**Records for this exercise:**
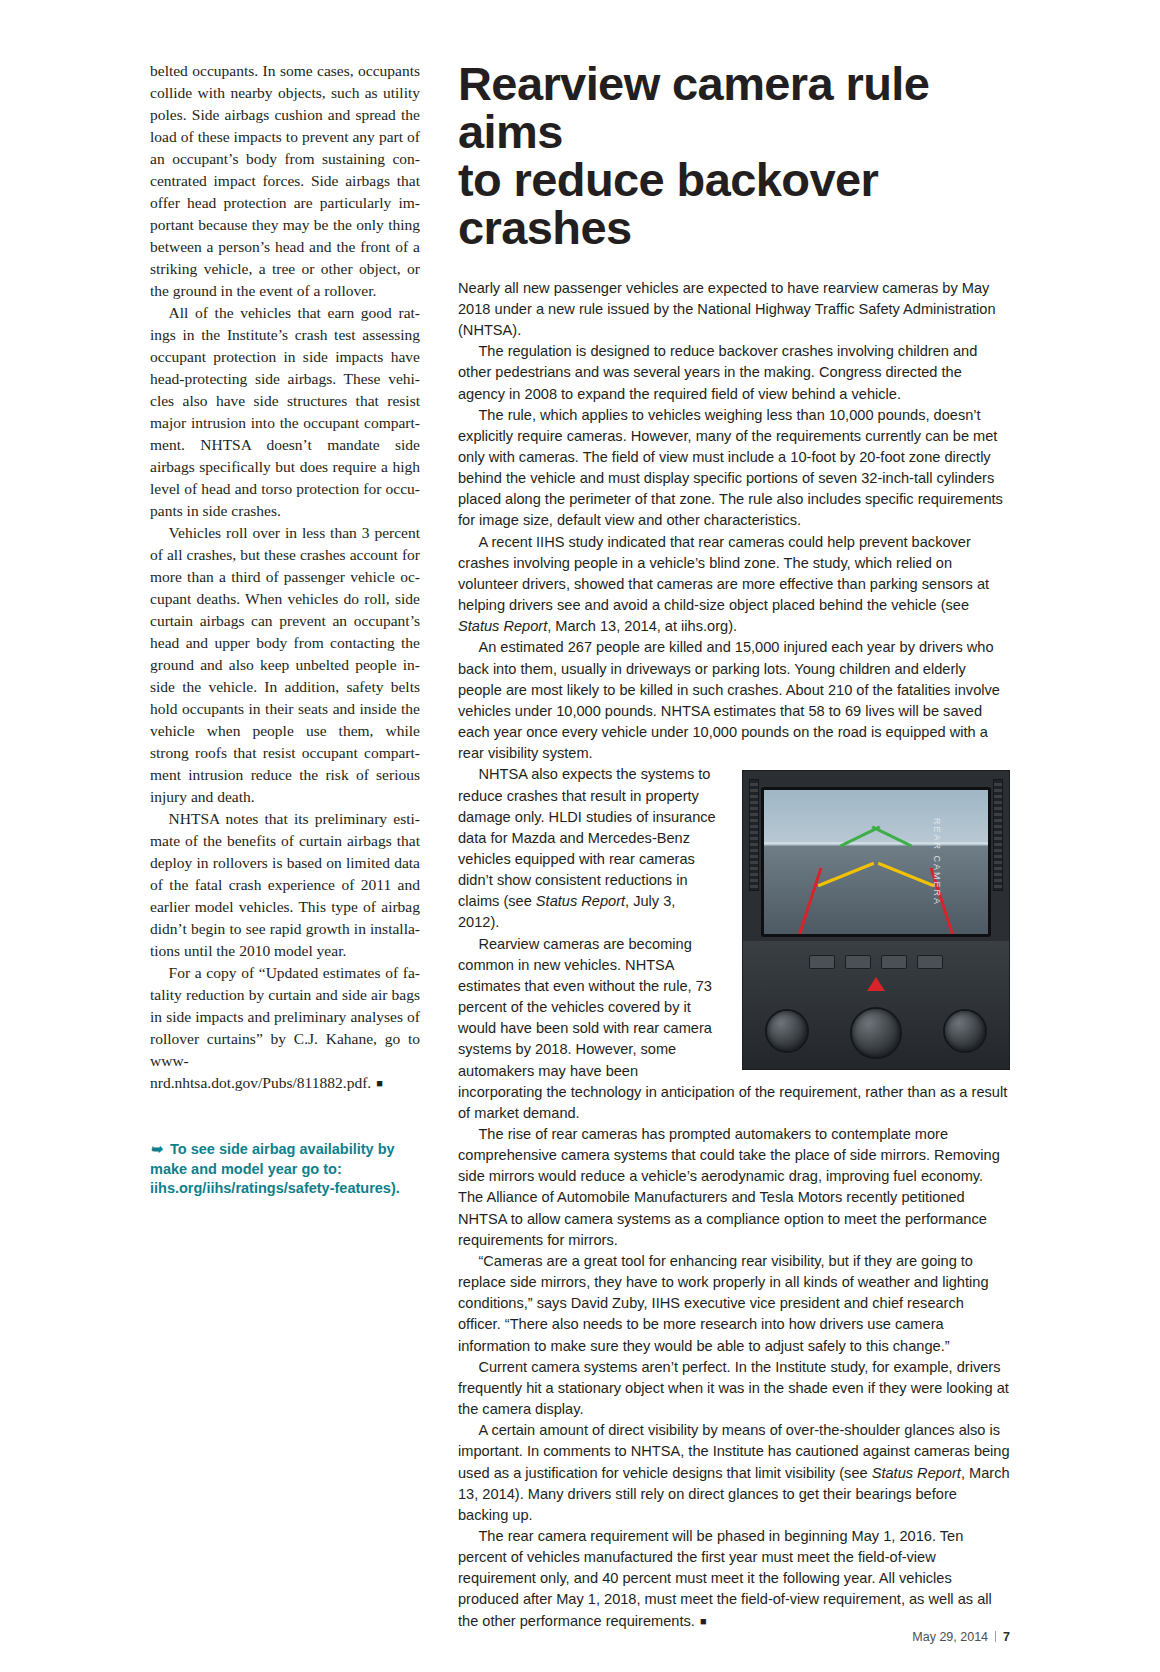belted occupants. In some cases, occupants collide with nearby objects, such as utility poles. Side airbags cushion and spread the load of these impacts to prevent any part of an occupant’s body from sustaining concentrated impact forces. Side airbags that offer head protection are particularly important because they may be the only thing between a person’s head and the front of a striking vehicle, a tree or other object, or the ground in the event of a rollover.
All of the vehicles that earn good ratings in the Institute’s crash test assessing occupant protection in side impacts have head-protecting side airbags. These vehicles also have side structures that resist major intrusion into the occupant compartment. NHTSA doesn’t mandate side airbags specifically but does require a high level of head and torso protection for occupants in side crashes.
Vehicles roll over in less than 3 percent of all crashes, but these crashes account for more than a third of passenger vehicle occupant deaths. When vehicles do roll, side curtain airbags can prevent an occupant’s head and upper body from contacting the ground and also keep unbelted people inside the vehicle. In addition, safety belts hold occupants in their seats and inside the vehicle when people use them, while strong roofs that resist occupant compartment intrusion reduce the risk of serious injury and death.
NHTSA notes that its preliminary estimate of the benefits of curtain airbags that deploy in rollovers is based on limited data of the fatal crash experience of 2011 and earlier model vehicles. This type of airbag didn’t begin to see rapid growth in installations until the 2010 model year.
For a copy of “Updated estimates of fatality reduction by curtain and side air bags in side impacts and preliminary analyses of rollover curtains” by C.J. Kahane, go to www-nrd.nhtsa.dot.gov/Pubs/811882.pdf.■
➥ To see side airbag availability by make and model year go to: iihs.org/iihs/ratings/safety-features).
Rearview camera rule aims
to reduce backover crashes
Nearly all new passenger vehicles are expected to have rearview cameras by May 2018 under a new rule issued by the National Highway Traffic Safety Administration (NHTSA).
The regulation is designed to reduce backover crashes involving children and other pedestrians and was several years in the making. Congress directed the agency in 2008 to expand the required field of view behind a vehicle.
The rule, which applies to vehicles weighing less than 10,000 pounds, doesn’t explicitly require cameras. However, many of the requirements currently can be met only with cameras. The field of view must include a 10-foot by 20-foot zone directly behind the vehicle and must display specific portions of seven 32-inch-tall cylinders placed along the perimeter of that zone. The rule also includes specific requirements for image size, default view and other characteristics.
A recent IIHS study indicated that rear cameras could help prevent backover crashes involving people in a vehicle’s blind zone. The study, which relied on volunteer drivers, showed that cameras are more effective than parking sensors at helping drivers see and avoid a child-size object placed behind the vehicle (see Status Report, March 13, 2014, at iihs.org).
An estimated 267 people are killed and 15,000 injured each year by drivers who back into them, usually in driveways or parking lots. Young children and elderly people are most likely to be killed in such crashes. About 210 of the fatalities involve vehicles under 10,000 pounds. NHTSA estimates that 58 to 69 lives will be saved each year once every vehicle under 10,000 pounds on the road is equipped with a rear visibility system.
REAR CAMERA
NHTSA also expects the systems to reduce crashes that result in property damage only. HLDI studies of insurance data for Mazda and Mercedes-Benz vehicles equipped with rear cameras didn’t show consistent reductions in claims (see Status Report, July 3, 2012).
Rearview cameras are becoming common in new vehicles. NHTSA estimates that even without the rule, 73 percent of the vehicles covered by it would have been sold with rear camera systems by 2018. However, some automakers may have been incorporating the technology in anticipation of the requirement, rather than as a result of market demand.
The rise of rear cameras has prompted automakers to contemplate more comprehensive camera systems that could take the place of side mirrors. Removing side mirrors would reduce a vehicle’s aerodynamic drag, improving fuel economy. The Alliance of Automobile Manufacturers and Tesla Motors recently petitioned NHTSA to allow camera systems as a compliance option to meet the performance requirements for mirrors.
“Cameras are a great tool for enhancing rear visibility, but if they are going to replace side mirrors, they have to work properly in all kinds of weather and lighting conditions,” says David Zuby, IIHS executive vice president and chief research officer. “There also needs to be more research into how drivers use camera information to make sure they would be able to adjust safely to this change.”
Current camera systems aren’t perfect. In the Institute study, for example, drivers frequently hit a stationary object when it was in the shade even if they were looking at the camera display.
A certain amount of direct visibility by means of over-the-shoulder glances also is important. In comments to NHTSA, the Institute has cautioned against cameras being used as a justification for vehicle designs that limit visibility (see Status Report, March 13, 2014). Many drivers still rely on direct glances to get their bearings before backing up.
The rear camera requirement will be phased in beginning May 1, 2016. Ten percent of vehicles manufactured the first year must meet the field-of-view requirement only, and 40 percent must meet it the following year. All vehicles produced after May 1, 2018, must meet the field-of-view requirement, as well as all the other performance requirements.■
May 29, 2014 7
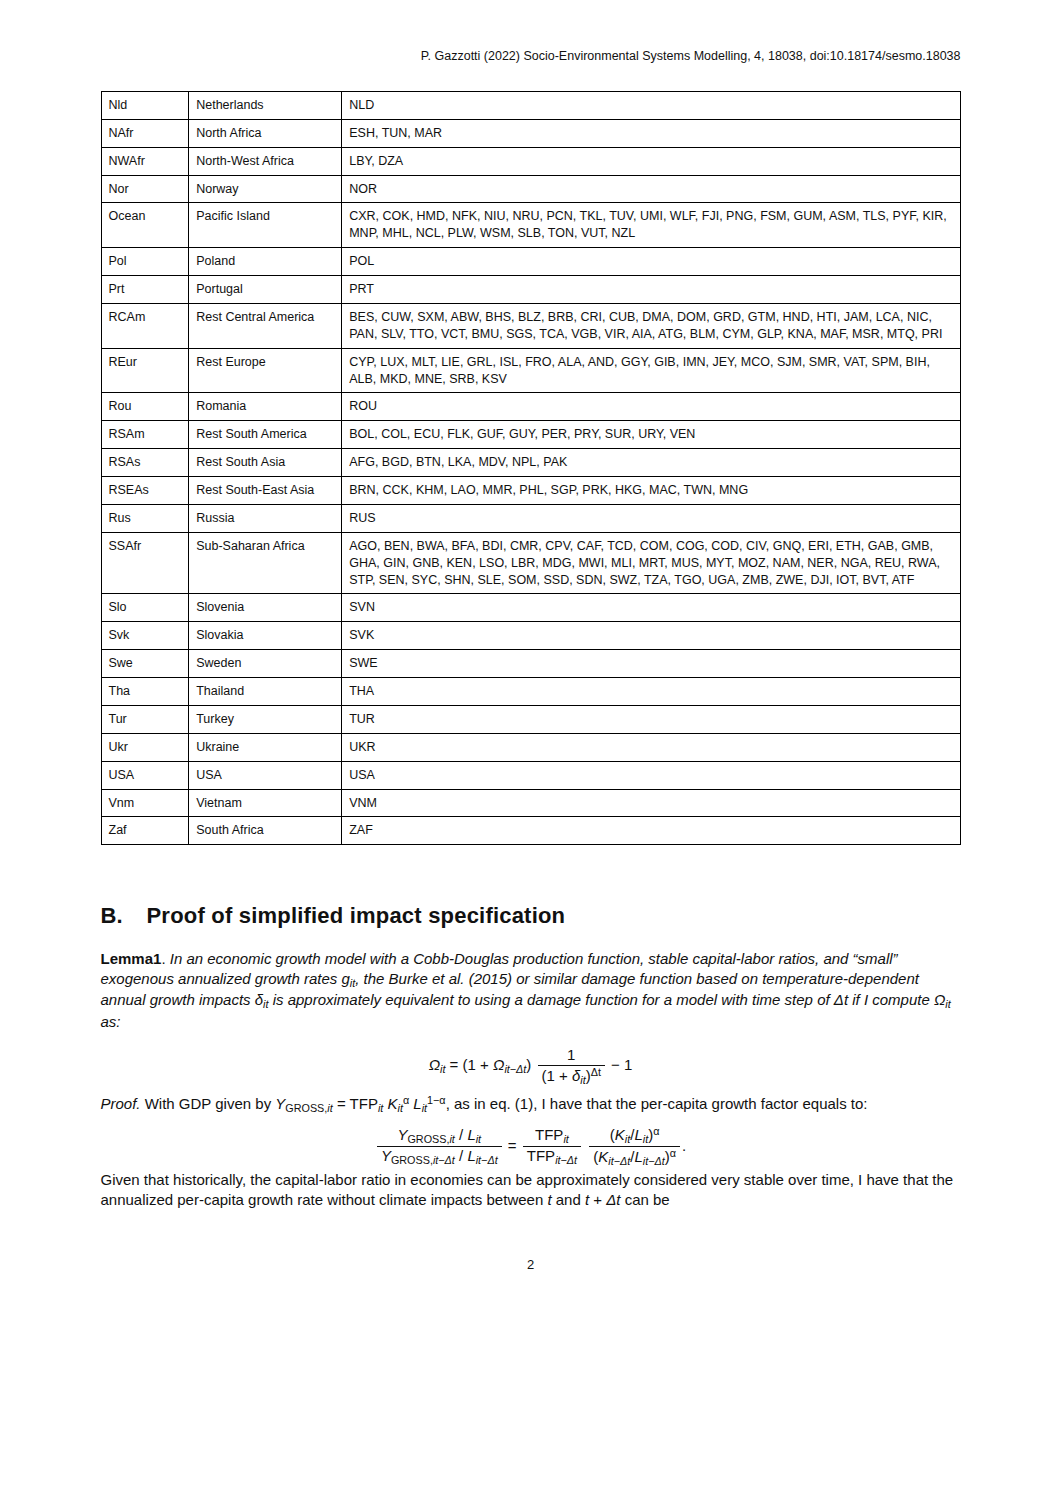P. Gazzotti (2022) Socio-Environmental Systems Modelling, 4, 18038, doi:10.18174/sesmo.18038
| Nld | Netherlands | NLD |
| NAfr | North Africa | ESH, TUN, MAR |
| NWAfr | North-West Africa | LBY, DZA |
| Nor | Norway | NOR |
| Ocean | Pacific Island | CXR, COK, HMD, NFK, NIU, NRU, PCN, TKL, TUV, UMI, WLF, FJI, PNG, FSM, GUM, ASM, TLS, PYF, KIR, MNP, MHL, NCL, PLW, WSM, SLB, TON, VUT, NZL |
| Pol | Poland | POL |
| Prt | Portugal | PRT |
| RCAm | Rest Central America | BES, CUW, SXM, ABW, BHS, BLZ, BRB, CRI, CUB, DMA, DOM, GRD, GTM, HND, HTI, JAM, LCA, NIC, PAN, SLV, TTO, VCT, BMU, SGS, TCA, VGB, VIR, AIA, ATG, BLM, CYM, GLP, KNA, MAF, MSR, MTQ, PRI |
| REur | Rest Europe | CYP, LUX, MLT, LIE, GRL, ISL, FRO, ALA, AND, GGY, GIB, IMN, JEY, MCO, SJM, SMR, VAT, SPM, BIH, ALB, MKD, MNE, SRB, KSV |
| Rou | Romania | ROU |
| RSAm | Rest South America | BOL, COL, ECU, FLK, GUF, GUY, PER, PRY, SUR, URY, VEN |
| RSAs | Rest South Asia | AFG, BGD, BTN, LKA, MDV, NPL, PAK |
| RSEAs | Rest South-East Asia | BRN, CCK, KHM, LAO, MMR, PHL, SGP, PRK, HKG, MAC, TWN, MNG |
| Rus | Russia | RUS |
| SSAfr | Sub-Saharan Africa | AGO, BEN, BWA, BFA, BDI, CMR, CPV, CAF, TCD, COM, COG, COD, CIV, GNQ, ERI, ETH, GAB, GMB, GHA, GIN, GNB, KEN, LSO, LBR, MDG, MWI, MLI, MRT, MUS, MYT, MOZ, NAM, NER, NGA, REU, RWA, STP, SEN, SYC, SHN, SLE, SOM, SSD, SDN, SWZ, TZA, TGO, UGA, ZMB, ZWE, DJI, IOT, BVT, ATF |
| Slo | Slovenia | SVN |
| Svk | Slovakia | SVK |
| Swe | Sweden | SWE |
| Tha | Thailand | THA |
| Tur | Turkey | TUR |
| Ukr | Ukraine | UKR |
| USA | USA | USA |
| Vnm | Vietnam | VNM |
| Zaf | South Africa | ZAF |
B. Proof of simplified impact specification
Lemma1. In an economic growth model with a Cobb-Douglas production function, stable capital-labor ratios, and “small” exogenous annualized growth rates git, the Burke et al. (2015) or similar damage function based on temperature-dependent annual growth impacts δit is approximately equivalent to using a damage function for a model with time step of Δt if I compute Ωit as:
Ωit = (1 + Ωit−Δt) 1(1 + δit)Δt − 1
Proof. With GDP given by YGROSS,it = TFPit Kitα Lit1−α, as in eq. (1), I have that the per-capita growth factor equals to:
YGROSS,it / Lit YGROSS,it−Δt / Lit−Δt = TFPit TFPit−Δt (Kit/Lit)α (Kit−Δt/Lit−Δt)α .
Given that historically, the capital-labor ratio in economies can be approximately considered very stable over time, I have that the annualized per-capita growth rate without climate impacts between t and t + Δt can be
2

**Try it:** Go over the entries above and say how many lines hold the string "North", with no other text.

**Response area:** 2